Val du Saou was established by a memorandum of understanding between the Trust, the States of Alderney and two private land owners in 2004. The reserve covers an area of 7 hectares consisting of coastal cliff top woodland valley habitats. A variety of migratory birds including birds of prey are often spotted within the reserve as well as the island's only reptile the slow worm. Many important insect species are found here also. The reserve also holds host to the Trust's Countryside Interpretation Centre (the 'Wildlife Bunker'), which is located on its eastern edge, within the two-metre-thick walls of a World War Two German bunker. This Bunker contains information and displays on the island's military and wildlife history.
Alderney's Ramsar (Convention on the Protection of Internationally Important Wetlands) site was the first to be designated in the Bailiwick of Guernsey. The site contains a mixture of habitats ranging from coastal grassland, shingle shorelines, rocky intertidal to sub-tidal kelp forests. To maintain the designation the Trust undertakes a series of ecological studies including: puffin research and management; storm petrel breeding and establishing new nesting sites; gannet, shag, cormorant, tern and ringed plover census and breeding; visitor management and awareness.
Conserving Alderney's natural environment requires a number of ongoing practical conservation techniques, ranging from bracken cutting and tree planting to brown tailed moth tent removal and willow weaving. The Trust carries out a variety of conservation practices on a daily basis to promote and protect the island's wildlife.
Integrated Development Planning
Over the millennia, Alderney has been subjected to long uneventful periods punctuated by very short ones of frantic activity such as the loss of Normandy in 1204, the Hundred Years War, the Reformation, the Armada and the French religious wars, the English Civil War, the Napoleonic and French Revolutionary Wars, the building of the Victorian harbour and forts and the First & Second World Wars. During the 18th century, privateering and smuggling brought a period of sudden and spectacular prosperity.
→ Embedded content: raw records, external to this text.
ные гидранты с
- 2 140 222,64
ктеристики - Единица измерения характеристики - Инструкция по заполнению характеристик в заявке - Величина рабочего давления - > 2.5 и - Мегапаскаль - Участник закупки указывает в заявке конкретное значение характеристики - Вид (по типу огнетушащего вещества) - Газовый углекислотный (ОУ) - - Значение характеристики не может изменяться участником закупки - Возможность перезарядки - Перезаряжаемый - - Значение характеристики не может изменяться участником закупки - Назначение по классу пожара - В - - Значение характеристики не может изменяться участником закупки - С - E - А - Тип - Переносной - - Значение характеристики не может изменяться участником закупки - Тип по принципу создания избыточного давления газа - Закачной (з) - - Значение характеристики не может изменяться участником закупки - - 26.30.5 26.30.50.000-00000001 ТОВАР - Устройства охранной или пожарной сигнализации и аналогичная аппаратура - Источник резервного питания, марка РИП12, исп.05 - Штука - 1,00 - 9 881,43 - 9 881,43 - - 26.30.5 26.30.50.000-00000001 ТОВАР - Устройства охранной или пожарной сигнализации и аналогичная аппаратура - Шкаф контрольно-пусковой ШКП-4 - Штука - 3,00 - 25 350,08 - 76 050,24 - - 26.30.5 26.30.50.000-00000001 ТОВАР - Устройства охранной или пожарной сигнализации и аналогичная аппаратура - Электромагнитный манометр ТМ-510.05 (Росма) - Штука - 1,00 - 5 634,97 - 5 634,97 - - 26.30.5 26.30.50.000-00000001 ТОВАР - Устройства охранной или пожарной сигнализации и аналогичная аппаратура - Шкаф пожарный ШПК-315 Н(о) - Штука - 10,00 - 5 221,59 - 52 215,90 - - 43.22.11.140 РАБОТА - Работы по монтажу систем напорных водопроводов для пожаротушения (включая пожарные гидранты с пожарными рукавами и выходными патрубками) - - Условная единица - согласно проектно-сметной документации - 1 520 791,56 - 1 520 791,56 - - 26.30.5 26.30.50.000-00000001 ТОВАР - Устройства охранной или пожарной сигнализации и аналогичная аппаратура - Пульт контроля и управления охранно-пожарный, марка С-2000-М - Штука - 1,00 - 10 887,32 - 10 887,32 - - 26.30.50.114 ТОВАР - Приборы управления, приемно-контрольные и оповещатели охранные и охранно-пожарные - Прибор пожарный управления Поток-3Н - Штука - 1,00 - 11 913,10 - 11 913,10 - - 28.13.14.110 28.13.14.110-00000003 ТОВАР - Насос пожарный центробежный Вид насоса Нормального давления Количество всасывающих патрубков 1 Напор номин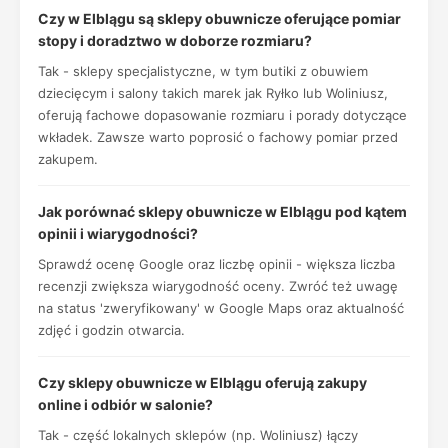
Czy w Elblągu są sklepy obuwnicze oferujące pomiar
stopy i doradztwo w doborze rozmiaru?
Tak - sklepy specjalistyczne, w tym butiki z obuwiem
dziecięcym i salony takich marek jak Ryłko lub Woliniusz,
oferują fachowe dopasowanie rozmiaru i porady dotyczące
wkładek. Zawsze warto poprosić o fachowy pomiar przed
zakupem.
Jak porównać sklepy obuwnicze w Elblągu pod kątem
opinii i wiarygodności?
Sprawdź ocenę Google oraz liczbę opinii - większa liczba
recenzji zwiększa wiarygodność oceny. Zwróć też uwagę
na status 'zweryfikowany' w Google Maps oraz aktualność
zdjęć i godzin otwarcia.
Czy sklepy obuwnicze w Elblągu oferują zakupy
online i odbiór w salonie?
Tak - część lokalnych sklepów (np. Woliniusz) łączy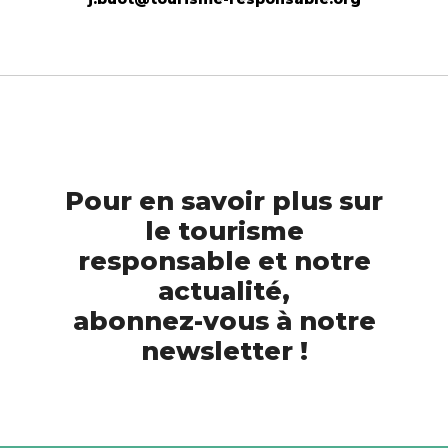
Pour en savoir plus sur
le tourisme
responsable et notre
actualité,
abonnez-vous à notre
newsletter !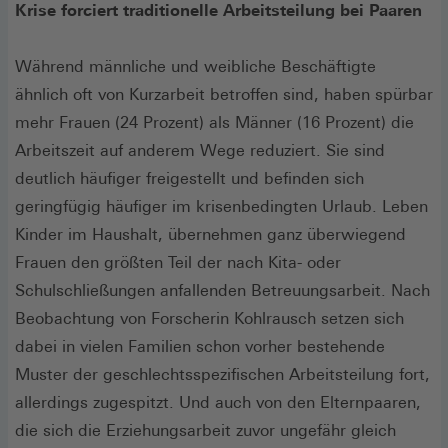
Krise forciert traditionelle Arbeitsteilung bei Paaren
Während männliche und weibliche Beschäftigte
ähnlich oft von Kurzarbeit betroffen sind, haben spürbar
mehr Frauen (24 Prozent) als Männer (16 Prozent) die
Arbeitszeit auf anderem Wege reduziert. Sie sind
deutlich häufiger freigestellt und befinden sich
geringfügig häufiger im krisenbedingten Urlaub. Leben
Kinder im Haushalt, übernehmen ganz überwiegend
Frauen den größten Teil der nach Kita- oder
Schulschließungen anfallenden Betreuungsarbeit. Nach
Beobachtung von Forscherin Kohlrausch setzen sich
dabei in vielen Familien schon vorher bestehende
Muster der geschlechtsspezifischen Arbeitsteilung fort,
allerdings zugespitzt. Und auch von den Elternpaaren,
die sich die Erziehungsarbeit zuvor ungefähr gleich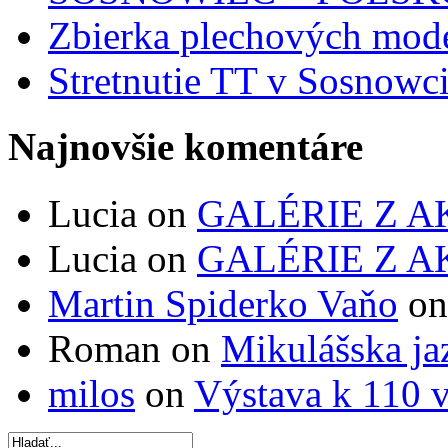
Zbierka plechových mod
Stretnutie TT v Sosnowc
Najnovšie komentáre
Lucia on
GALÉRIE Z A
Lucia on
GALÉRIE Z A
Martin Spiderko Vaňo
o
Roman on
Mikulášska ja
milos
on
Výstava k 110 v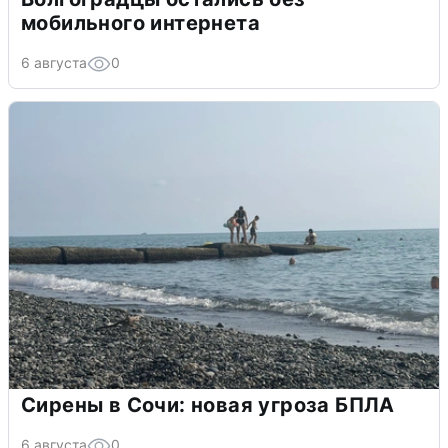
мобильного интернета
6 августа
0
Сирены в Сочи: новая угроза БПЛА
6 августа
0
Streets were created and paved, and new houses were built. The 20th century saw a lot of change in Alderney, from the building of the airport in the late 1930s to the death of the last speakers of the island’s language (Auregnais, a dialect of Norman language). The economy has gone from depending on agriculture to earning money from the tourism and finance industries. E-commerce has become increasingly important, and the island hosts the domain name registry for both Bailiwicks and over a dozen gambling website operators. Due to these upheavals and large immigration, the island has been more or less completely Anglicised.
The Alderney Land Use Plan was updated in November 2010. On neighbouring Guernsey the case of developing sustainability indicators has been documented and the Sustainable Guernsey monitoring report is produced annually to assess the performance of the States Strategic Plan.
Climate Change Mitigation & Adaptation Measures
The Guernsey Climate Action Network run the Sustainable Guernsey blog and was behind the initiative to publish Planet Guernsey, a handbook detailing the evidence and impacts of climate change in Guernsey, the consequences and opportunities for action. This excellent publication compiled and edited by Dr Andrew Casebow, Guernsey States Agriculture and Environment Adviser, puts this massive global issue into a local context.